バイオエタノールに対する批判が高まっています。アメリカでは近年バイオエタノールを増産する政策へと急激に舵を切り、国内で生産されるトウモロコシの20%をエタノール生産に振り向けています。2007年はこれによって2000万キロリットルのエタノールが生産されましたが、アメリカ政府はさらに2017年にはその生産高を1.3億キロリットルまで引き上げると発表しています。

 こうしたトウモロコシからのバイオエタノール生産は種々問題を含んでいますが、中でも最大のものは食料との競合です。トウモロコシは人間の食料としてはもちろん家畜の飼料としても重要で、意外にも日本でもその消費量はコメの倍近くにも上ります。そのトウモロコシが燃料生産に奪われてしまったのですから、牛肉や豚肉の価格も当然上昇します。また農家はそれまで他の作物を作っていた土地を、儲かるトウモロコシ栽培へと振り向けるので、大豆などの価格も一斉に上昇しました。これに折からの原油高も加わり、世界の食品価格は高騰の一路を辿っています。このあたりはアメリカ及び国際社会の政治的思惑が大いに絡んでいるともいわれます。

 いずれにしろバイオエタノールは食料との競合という問題を抱えており、このまま行けば車と人間が食料を奪い合うという図式になりかねません。しかし世の中には、食料とバッティングしない大量のエタノール源が眠っています。少し詳しい方ならおわかりでしょう、それはセルロースです。

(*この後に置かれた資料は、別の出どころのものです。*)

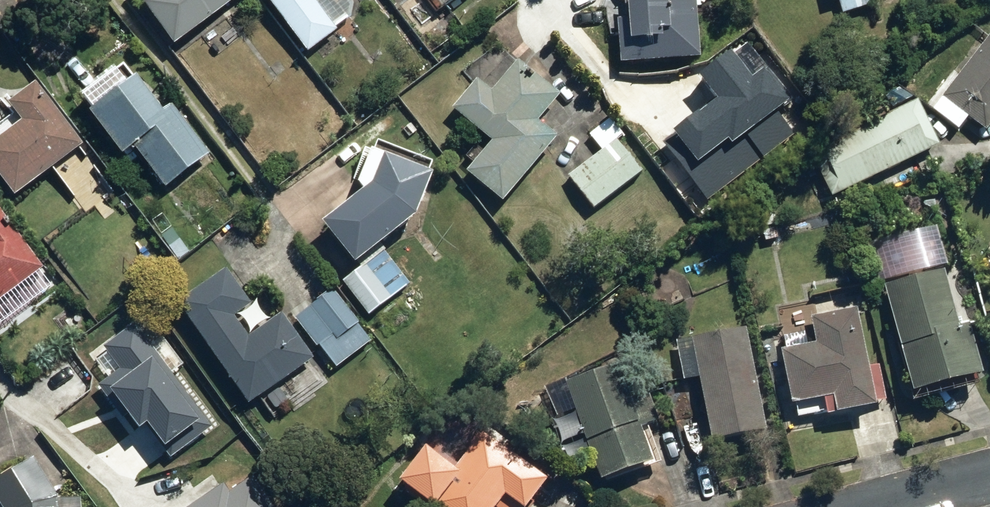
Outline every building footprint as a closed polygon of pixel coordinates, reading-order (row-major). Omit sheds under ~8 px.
[(137,9),(170,50),(208,19),(206,17),(226,0),(148,0),(137,9)] [(303,56),(349,20),(352,4),(349,0),(259,0),(303,56)] [(441,16),(462,0),(429,0),(441,16)] [(699,0),(638,0),(640,39),(624,40),(625,61),(701,58),(699,0)] [(827,3),(834,1),(838,15),(873,5),(872,0),(826,0),(827,3)] [(986,37),(926,110),(956,135),(968,120),(985,134),(989,127),(989,40),(986,37)] [(744,38),(636,113),(700,203),(781,147),(749,102),(776,83),(744,38)] [(497,207),(551,141),(533,127),(559,96),(515,61),(488,94),(475,83),(449,115),(485,145),(459,176),(497,207)] [(116,159),(126,151),(161,192),(207,153),(167,106),(158,114),(120,69),(78,105),(87,116),(83,120),(116,159)] [(0,141),(0,192),(10,204),(80,151),(31,86),(4,107),(19,126),(0,141)] [(806,153),(827,201),(938,153),(917,105),(806,153)] [(588,212),(641,171),(605,125),(586,139),(598,154),(563,181),(588,212)] [(391,156),(383,182),(334,217),(363,257),(423,213),(437,169),(391,156)] [(0,220),(0,303),(40,270),(0,220)] [(883,285),(880,286),(906,402),(979,387),(944,226),(874,242),(883,285)] [(408,286),(380,252),(340,285),(368,319),(408,286)] [(230,271),(183,306),(250,398),(310,354),(280,313),(249,335),(232,312),(250,299),(230,271)] [(329,287),(294,319),(334,363),(370,331),(329,287)] [(870,412),(852,316),(803,327),(807,351),(775,357),(785,411),(827,403),(830,419),(870,412)] [(762,438),(743,332),(670,343),(678,387),(698,383),(710,447),(762,438)] [(633,358),(563,380),(600,482),(655,462),(643,428),(657,423),(633,358)] [(160,359),(104,376),(135,479),(207,457),(189,398),(173,402),(160,359)] [(391,485),(418,506),(497,506),(499,505),(502,506),(527,506),(544,485),(480,433),(448,473),(420,450),(391,485)] [(79,502),(54,503),(29,462),(0,481),(0,506),(80,506),(79,502)] [(244,477),(201,506),(265,506),(244,477)]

 現在のバイオエタノールはまずトウモロコシからデンプンを取り出し、それを酵素で短く切って糖を作り、酵母を作用させてエタノールとしています。要は糖さえ取れればエタノールを作るのは大変に簡単で、酒の生産と全く同じことです。
 ところで以前にも書いた通り、デンプンとセルロースはいずれもブドウ糖が長く一列につながったものです。ただしそのつながり方が違い、デンプンではα-結合によって階段状につながり、セルロースではβ-結合によって直線的に連結しているのです。ただこれだけの違いが、両者の性質に決定的な差をもたらします。

マルトース

セロビオース





(左はデンプンのつながり方、右はセルロースのつながり方)

 セルロースでは隣同士の糖、鎖同士が水素結合で結ばれ、分解されにくいしっかりした繊維を作ります。対してデンプンではこのような水素結合を作らないので、種々の酵素の作用で簡単に分解されます。セルロースからできた木材や紙があんなにも丈夫なのはこの水素結合のおかげであり、逆にエネルギーとしての活用を阻んでいるのもまたこの水素結合のせいであるということになります。

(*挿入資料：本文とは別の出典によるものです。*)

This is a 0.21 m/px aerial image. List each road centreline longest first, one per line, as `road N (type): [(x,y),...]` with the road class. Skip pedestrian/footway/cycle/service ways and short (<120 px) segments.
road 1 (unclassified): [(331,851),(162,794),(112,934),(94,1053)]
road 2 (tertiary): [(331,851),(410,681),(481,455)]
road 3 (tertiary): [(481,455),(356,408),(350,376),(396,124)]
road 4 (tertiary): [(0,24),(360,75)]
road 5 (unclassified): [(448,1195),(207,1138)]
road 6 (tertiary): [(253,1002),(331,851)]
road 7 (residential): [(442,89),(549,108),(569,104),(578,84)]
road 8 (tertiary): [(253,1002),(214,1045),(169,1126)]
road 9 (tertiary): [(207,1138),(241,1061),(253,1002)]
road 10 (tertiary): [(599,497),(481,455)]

 とはいえセルロースの丈夫な鎖を破壊する手だてが、全くないわけではありません。ロシアでは、強酸で処理するという力業でセルロースの糖化を行っています。しかしこの方法は酸の生産にコストがかかり、処理に困る廃棄物が大量に出るのであまり地球に優しい(グリーンな)やり方とはいえません。

 現在、地球環境産業技術研究機構(RITE)と本田技研が共同でこのセルロースを分解する細菌を作り出し、生産プラントを稼働させるところまで研究を進めています。これがうまくいけばセルロースは無尽蔵といっていいほどありますし、二酸化炭素削減効果も大きいと考えられますので、大変将来が楽しみな技術です。

 また海藻から得られる、フコイダンやアルギン酸などの多糖類をもとにエタノールを生産する技術も検討されています(こちら)。日本は耕地が狭くとも広大な海を持っていますから、こちらも大いに期待したいところです。

 ただ――、ケミストの端くれである筆者がやや残念に思うのは、この方面の研究に対して有機化学者の貢献が少ないようであることです。セルロースでもフコイダンでもよいですが、多糖類を効率的に分解する触媒の開発などはできないのでしょうか?これだけ触媒設計の技術が進歩しているのだから、化学屋が総力を挙げれば微生物に負けない触媒が何かできそうにも思うのですが……。

 他にも二酸化炭素の固定化であるとか、新しいバイオ燃料の開発とか、有機化学の力でできることはいろいろとありそうにも思えます。近年は生物学との融合が盛んに行われていますが、こちらの方向でも世界に貢献できることは大いにありそうに思えます。いかがなものでしょうか。